Compared to dinosaurs, humans have occupied only a speck on the timeline of Earth’s history. Modern humans appeared on the stage 200,000 years ago (up to 7 million years ago if you include the whole human family), while dinosaurs roamed the globe for about 165 million years. Despite the large span of time stretching across three distinct geologic periods (Triassic, Jurassic, and Cretaceous), many people view the “Age of the Dinosaurs” as a monolithic moment in history when dinosaurs all lived together. In fact, more time separates stegosaurus and Tyrannosaurus rex than separates modern humans from “the King of the Dinosaurs.”

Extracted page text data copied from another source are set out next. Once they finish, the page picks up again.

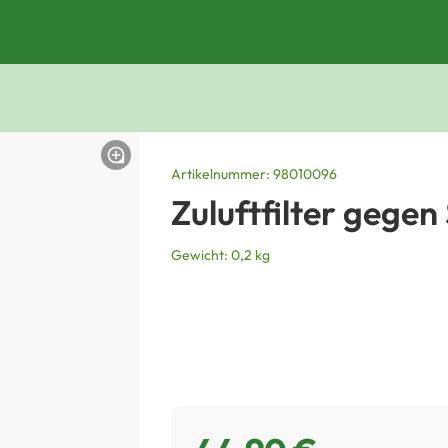
Artikelnummer: 98010096
Zuluftfilter gegen
Gewicht: 0,2 kg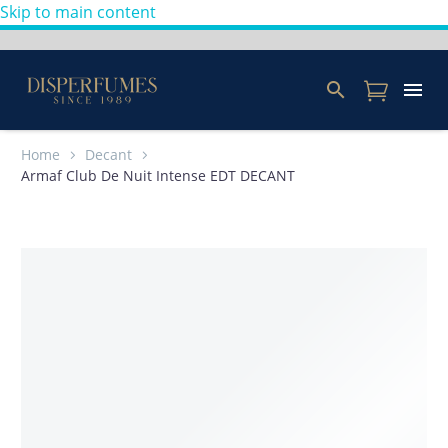
Skip to main content
Home
Decant
Armaf Club De Nuit Intense EDT DECANT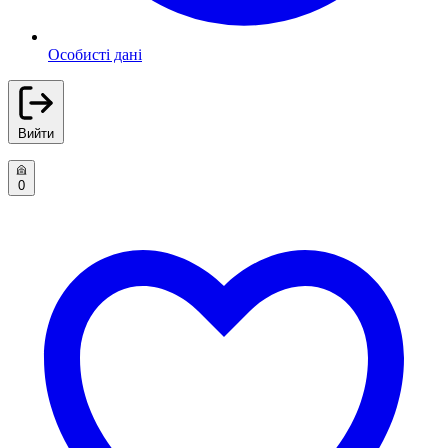
Особисті дані
Вийти
0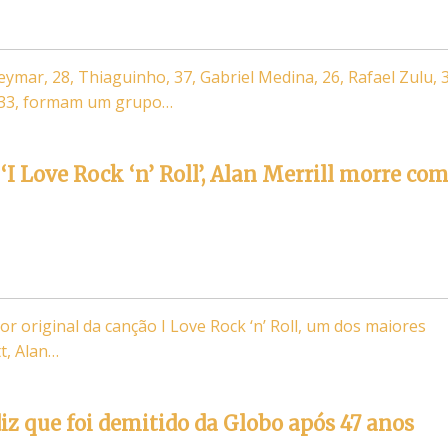
ymar, 28, Thiaguinho, 37, Gabriel Medina, 26, Rafael Zulu, 
 33, formam um grupo…
I Love Rock ‘n’ Roll’, Alan Merrill morre co
r original da canção I Love Rock ‘n’ Roll, um dos maiores
t, Alan…
diz que foi demitido da Globo após 47 anos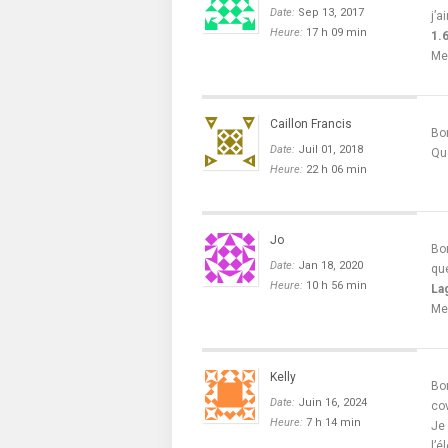
Date:
Sep 13, 2017
j’a
Heure:
17 h 09 min
1.
Me
Caillon Francis
Bon
Date:
Juil 01, 2018
Que
Heure:
22 h 06 min
Jo
Bon
Date:
Jan 18, 2020
que
Heure:
10 h 56 min
La
Me
Kelly
Bo
Date:
Juin 16, 2024
co
Heure:
7 h 14 min
Je 
l’é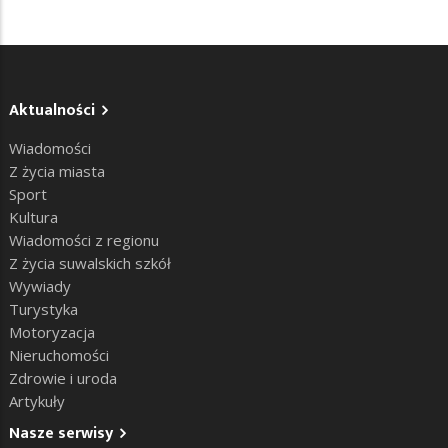
Aktualności
Wiadomości
Z życia miasta
Sport
Kultura
Wiadomości z regionu
Z życia suwalskich szkół
Wywiady
Turystyka
Motoryzacja
Nieruchomości
Zdrowie i uroda
Artykuły
Nasze serwisy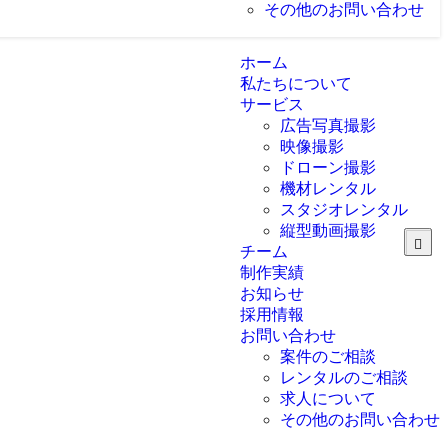
その他のお問い合わせ
ホーム
私たちについて
サービス
広告写真撮影
映像撮影
ドローン撮影
機材レンタル
スタジオレンタル
縦型動画撮影
チーム
制作実績
お知らせ
採用情報
お問い合わせ
案件のご相談
レンタルのご相談
求人について
その他のお問い合わせ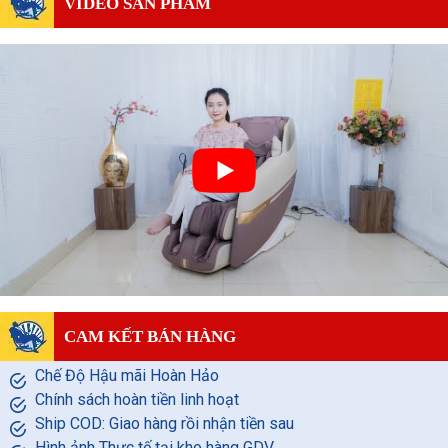
VIDEO SẢN PHẨM
CAM KẾT BÁN HÀNG
Chế Độ Hậu mãi Hoàn Hảo
Chính sách hoàn tiền linh hoạt
Ship COD: Giao hàng rồi nhận tiền sau
Hình ảnh Thực tế tại kho hàng GDV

Did You Know? Less time separates humans from Tyrannosaurus rex than separated T. rex from stegosaurus
Stegosaurus roamed what’s now modern-day North America during the late Jurassic period, about 155 million to 145 million years ago. Although it didn’t live alongside the ferocious T. rex, its contemporary, the allosaurus, was also a nightmare of powerful teeth. T. rex didn’t arrive on the scene until some 68 million years ago, during the late Cretaceous — a difference of some 80 million years. So while a comfortable 66 million years separate humans from the dinosaur’s dramatic, likely asteroid-induced downfall, the stegosaurus and T. rex lived even farther apart. This startling fact doesn’t even take into account Triassic dinosaurs, such as herrerasaurus and eoraptor, which are twice as chronologically distant from the T. rex as stegosaurus is. Turns out, the “Age of the Dinosaurs” is much more complex than its name suggests.